* EXERCISE *
Every line below that has the word "section" counts once; report how many lines that makes, with no other words.

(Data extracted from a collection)
"""

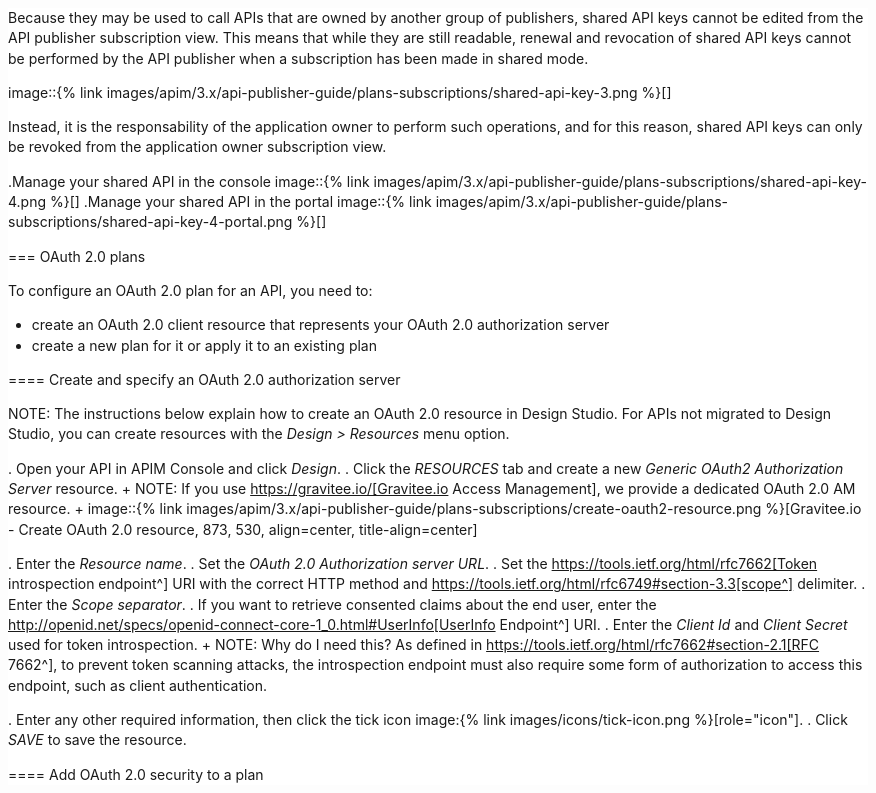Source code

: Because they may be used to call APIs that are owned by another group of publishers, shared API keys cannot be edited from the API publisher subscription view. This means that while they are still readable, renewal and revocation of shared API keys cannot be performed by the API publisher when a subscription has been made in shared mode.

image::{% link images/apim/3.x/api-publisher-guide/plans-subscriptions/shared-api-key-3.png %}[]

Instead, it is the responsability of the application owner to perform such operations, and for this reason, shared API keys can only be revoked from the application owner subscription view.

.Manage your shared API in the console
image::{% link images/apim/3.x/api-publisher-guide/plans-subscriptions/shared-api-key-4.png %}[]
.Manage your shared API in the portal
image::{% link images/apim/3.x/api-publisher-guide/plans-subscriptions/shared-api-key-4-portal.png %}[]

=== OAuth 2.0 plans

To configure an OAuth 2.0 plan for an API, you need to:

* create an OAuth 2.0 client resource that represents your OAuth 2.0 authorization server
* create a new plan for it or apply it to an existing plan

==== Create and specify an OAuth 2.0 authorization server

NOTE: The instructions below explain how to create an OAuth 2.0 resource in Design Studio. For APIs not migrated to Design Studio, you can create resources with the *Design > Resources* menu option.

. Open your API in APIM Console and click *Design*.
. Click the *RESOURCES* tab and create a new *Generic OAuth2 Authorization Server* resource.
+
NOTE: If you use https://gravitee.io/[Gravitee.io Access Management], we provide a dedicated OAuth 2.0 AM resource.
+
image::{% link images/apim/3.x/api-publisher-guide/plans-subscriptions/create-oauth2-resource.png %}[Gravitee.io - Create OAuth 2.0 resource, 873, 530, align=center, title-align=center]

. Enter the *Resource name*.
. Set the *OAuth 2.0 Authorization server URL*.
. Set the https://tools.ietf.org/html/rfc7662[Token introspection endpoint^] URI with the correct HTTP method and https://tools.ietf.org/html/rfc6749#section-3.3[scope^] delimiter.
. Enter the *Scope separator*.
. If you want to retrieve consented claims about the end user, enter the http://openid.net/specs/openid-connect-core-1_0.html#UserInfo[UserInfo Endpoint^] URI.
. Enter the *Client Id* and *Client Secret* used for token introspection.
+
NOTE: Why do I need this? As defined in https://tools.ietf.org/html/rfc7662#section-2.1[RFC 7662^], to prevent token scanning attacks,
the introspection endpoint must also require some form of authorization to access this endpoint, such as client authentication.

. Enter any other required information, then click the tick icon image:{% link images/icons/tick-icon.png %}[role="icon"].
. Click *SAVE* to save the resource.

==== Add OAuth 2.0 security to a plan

"""
"""

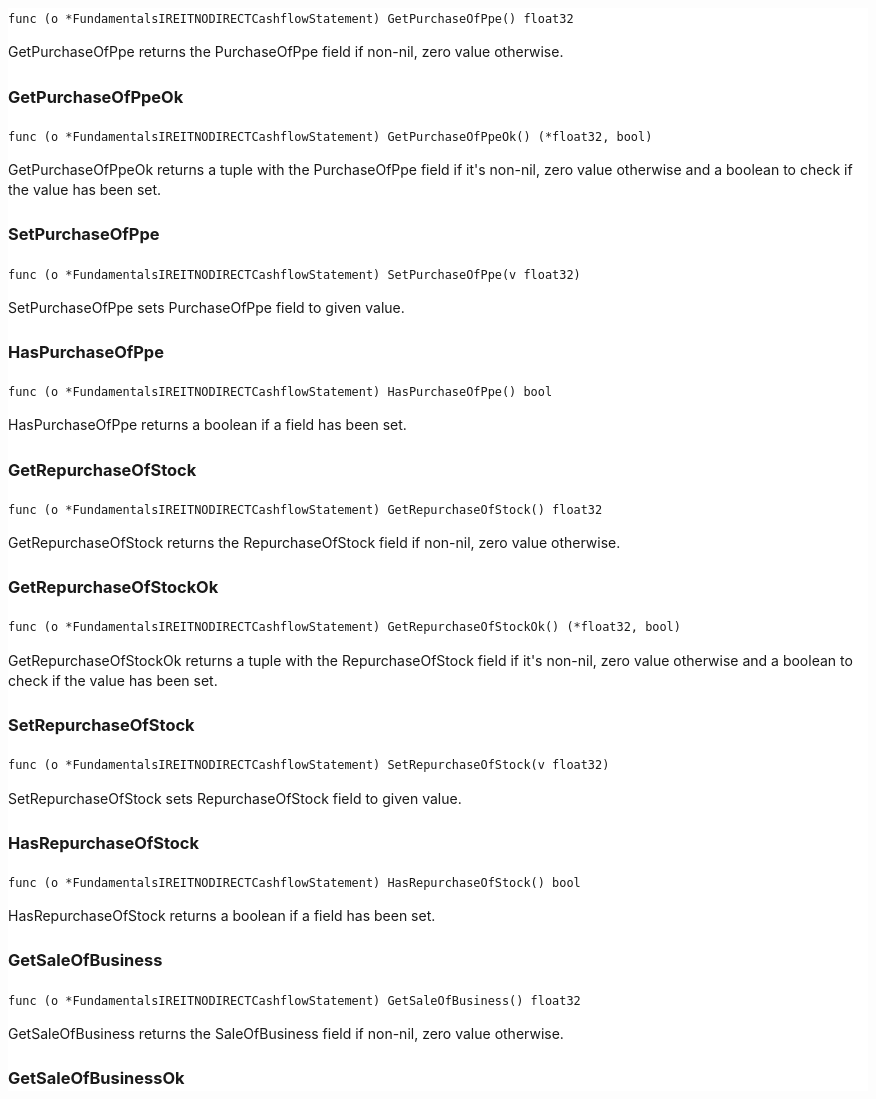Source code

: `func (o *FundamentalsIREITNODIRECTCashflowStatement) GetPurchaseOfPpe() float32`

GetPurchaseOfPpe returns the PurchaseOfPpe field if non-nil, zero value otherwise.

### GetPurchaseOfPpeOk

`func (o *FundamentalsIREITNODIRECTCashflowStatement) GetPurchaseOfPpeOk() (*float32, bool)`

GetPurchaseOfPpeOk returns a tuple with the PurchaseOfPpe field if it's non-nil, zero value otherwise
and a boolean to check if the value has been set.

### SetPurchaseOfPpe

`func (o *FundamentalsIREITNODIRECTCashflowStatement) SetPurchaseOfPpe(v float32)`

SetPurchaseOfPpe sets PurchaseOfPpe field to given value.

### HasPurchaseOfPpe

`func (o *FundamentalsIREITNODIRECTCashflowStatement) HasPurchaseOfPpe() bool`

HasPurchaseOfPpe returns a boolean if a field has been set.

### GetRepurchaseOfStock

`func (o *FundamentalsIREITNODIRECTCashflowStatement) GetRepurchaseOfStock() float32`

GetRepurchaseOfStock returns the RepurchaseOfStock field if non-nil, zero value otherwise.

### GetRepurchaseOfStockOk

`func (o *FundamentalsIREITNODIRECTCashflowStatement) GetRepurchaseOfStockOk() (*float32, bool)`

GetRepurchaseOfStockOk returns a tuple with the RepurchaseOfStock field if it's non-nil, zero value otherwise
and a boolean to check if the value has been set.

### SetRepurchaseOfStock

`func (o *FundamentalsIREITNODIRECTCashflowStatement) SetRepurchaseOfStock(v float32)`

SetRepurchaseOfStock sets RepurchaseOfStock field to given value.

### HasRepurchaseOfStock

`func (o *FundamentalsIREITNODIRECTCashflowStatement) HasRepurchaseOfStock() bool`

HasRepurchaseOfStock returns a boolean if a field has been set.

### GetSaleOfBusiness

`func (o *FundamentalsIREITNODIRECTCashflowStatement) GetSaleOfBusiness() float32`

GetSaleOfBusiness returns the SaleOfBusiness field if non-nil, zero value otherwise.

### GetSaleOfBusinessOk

"""

* WORKED SOLUTION *
2